Create a timeline of key events and have Sherlock format it into a table with links to the source document summaries. Do this in seconds rather than hours or days.

Key People to Interview

Ask Sherlock to provide a list of key witnesses to interview or depose. Sherlock won’t take your depositions for you but he will give you ideas for topics to cover, with links to the supporting documents.

Key Issues Report

As an alternative, ask Sherlock for a report on the key issues involved in this dispute. Have Sherlock create bold headings for the issues and bullet points for the pros and cons being debated.

4. Create New Topics or New Project Folders

As your investigation progresses, create new topics involving the same documents.
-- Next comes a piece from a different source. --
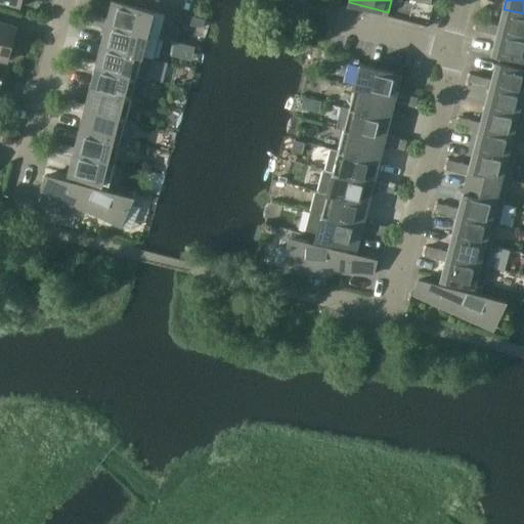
[(165,14),(154,11),(113,1),(108,18),(107,24),(160,37),(165,14)]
The new topic will typically include new instructions for document summarization, providing additional information from the documents to frame your answers. 

You can also create new project folders or subfolders to analyze different document sets on different subjects.

Exploring Transcripts with Generative AI

Depositions and hearing transcripts are a key part of the litigation process but are often overlooked when we talk about ediscovery. You might notice that there is no EDRM stage for depositions, the primary focus is on documents. Transcripts simply don’t fit well into document-centric litigation support systems. 

To date, we look to associates and legal assistants to read and summarize transcripts. At an average of 20 pages an hour, that process is time consuming and expensive. What’s worse, all you get is a Word file with statements and page/line references. To view the testimony, you have to find and open the transcript. 

With Generative AI, we have a new way to summarize, analyze and review transcripts. To be sure, a large language model like GPT can read and summarize a hearing or deposition transcript in minutes, rather than hours. But why stop there. We can put the summaries online, allowing the reader to jump directly to relevant transcript sections and access the testimony directly. 

Here is a look from Merlin’s Lab on how we summarize, search and analyze hearing and deposition transcripts.

Being able to search and ask questions across transcripts takes things to an entirely new level. Clients will not only save substantial amounts on transcript summaries, but even greater amounts when legal teams have to analyze the transcripts and prepare to use them in legal briefs–let alone for hearings and trials. Judges and arbitrators will find these tools invaluable as they try to confirm their memory or notes with actual testimony.